Win-Win Agreements are tremendously liberating. But as the product of isolated
techniques, they won't hold up. Even if you set them up in the beginning, there is no way
to maintain them without personal integrity and relationship of trust.
A true Win-Win Agreement is the product of the paradigm, the character, and the
relationships out of which it grows. In this context, it defines and directs the
interdependent interaction of which it was created.
Win-win can only survive in an organization when the systems support it. If you talk
win-win but reward win-lose, you've got a losing program on your hands.
You basically get what you reward. If you want to achieve the goals and reflect the values
in your mission statement, then you need to align the reward system with these goals and
values. If it isn't aligned systematically, you won't be walking your talk. You'll be in the
situation of the manager I mentioned earlier who talked cooperation but practiced
competition by creating a "Race to Bermuda" contest.
I worked for several years with a very large real estate organization in the Middle West.
My first experience with this organization was at a large sales rally where over 800 sales
associates gathered for the annual reward program. It was a psych-up cheerleading
session, complete with high school bands and a great deal of frenzied screaming.

▶ QUESTIONS
**a)** Answer these questions from the text on win-win agreements, one line each:
(i) Besides personal integrity, what is needed to maintain a Win-Win Agreement?
(ii) What contest did the manager create who talked cooperation but practiced competition?
(iii) How many sales associates gathered at the sales rally?
**b)** Restate the paragraph beginning "You basically get what you reward" from the text on win-win agreements as a short bulleted list that keeps its main facts.
**c)** Continue the text on win-win agreements, starting after its final sentence.

▶ RECORD SET
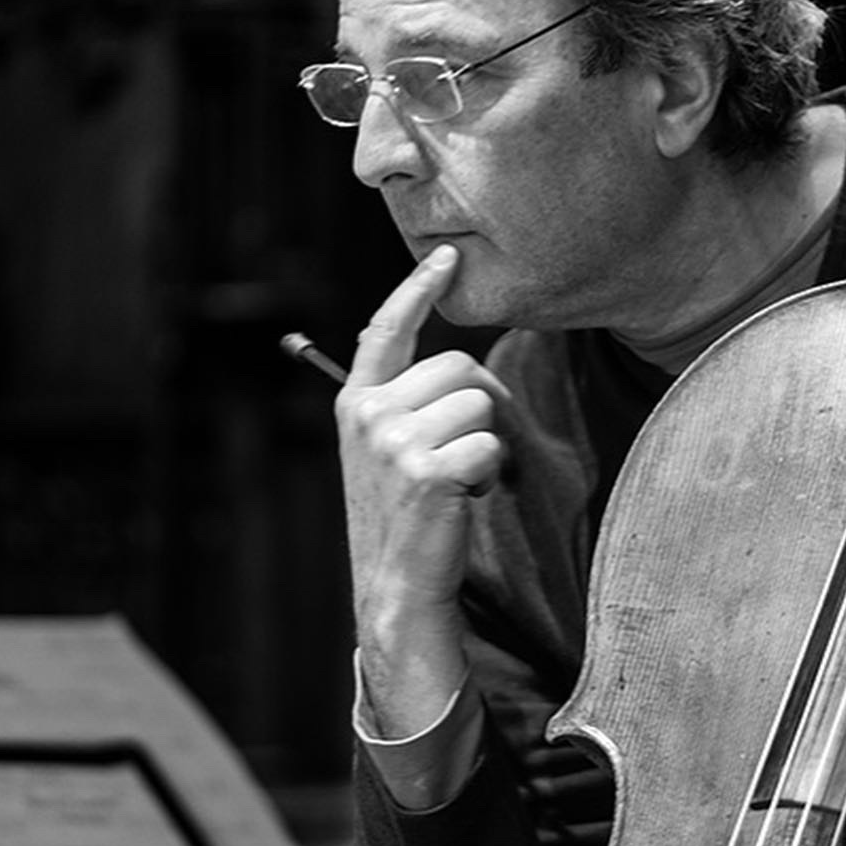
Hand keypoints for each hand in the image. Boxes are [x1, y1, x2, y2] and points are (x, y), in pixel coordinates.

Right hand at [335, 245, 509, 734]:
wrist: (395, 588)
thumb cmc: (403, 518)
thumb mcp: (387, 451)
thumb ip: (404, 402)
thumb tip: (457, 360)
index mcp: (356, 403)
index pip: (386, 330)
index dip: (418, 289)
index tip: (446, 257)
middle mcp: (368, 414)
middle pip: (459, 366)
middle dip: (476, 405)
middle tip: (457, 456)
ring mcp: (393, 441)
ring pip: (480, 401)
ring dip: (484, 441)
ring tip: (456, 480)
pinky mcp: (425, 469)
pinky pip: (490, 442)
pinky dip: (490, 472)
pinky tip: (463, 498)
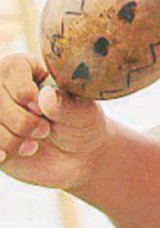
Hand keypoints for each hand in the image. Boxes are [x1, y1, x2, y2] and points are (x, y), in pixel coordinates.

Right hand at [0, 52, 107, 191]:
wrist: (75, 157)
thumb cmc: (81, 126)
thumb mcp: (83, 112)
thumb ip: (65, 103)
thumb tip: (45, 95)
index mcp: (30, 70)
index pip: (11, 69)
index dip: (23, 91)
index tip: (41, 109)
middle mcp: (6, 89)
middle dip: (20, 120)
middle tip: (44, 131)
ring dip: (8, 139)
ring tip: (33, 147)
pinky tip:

▶ ANSWERS TO THE TASKS
**a)**
(i) A relationship of trust.
(ii) A "Race to Bermuda" contest.
(iii) Over 800.

**b)**
- You basically get what you reward.
- To achieve the goals and reflect the values in your mission statement, align the reward system with them.
- Without systematic alignment, you won't be walking your talk.
- You'd be like the manager who talked cooperation but practiced competition by creating a "Race to Bermuda" contest.

**c)**
Out of the 800 people there, around 40 received awards for top performance, such as
"Most Sales," "Greatest Volume," "Highest Earned Commissions," and "Most Listings."
There was a lot of hoopla -excitement, cheering, applause -- around the presentation of
these awards. There was no doubt that those 40 people had won; but there was also the
underlying awareness that 760 people had lost.
We immediately began educational and organizational development work to align the
systems and structures of the organization toward the win-win paradigm. We involved
people at a grass-roots level to develop the kinds of systems that would motivate them.
We also encouraged them to cooperate and synergize with each other so that as many as
possible could achieve the desired results of their individually tailored performance
agreements.
At the next rally one year later, there were over 1,000 sales associates present, and about
800 of them received awards. There were a few individual winners based on
comparisons, but the program primarily focused on people achieving self-selected
performance objectives and on groups achieving team objectives. There was no need to
bring in the high school bands to artificially contrive the fanfare, the cheerleading, and
the psych up. There was tremendous natural interest and excitement because people
could share in each others' happiness, and teams of sales associates could experience
rewards together, including a vacation trip for the entire office.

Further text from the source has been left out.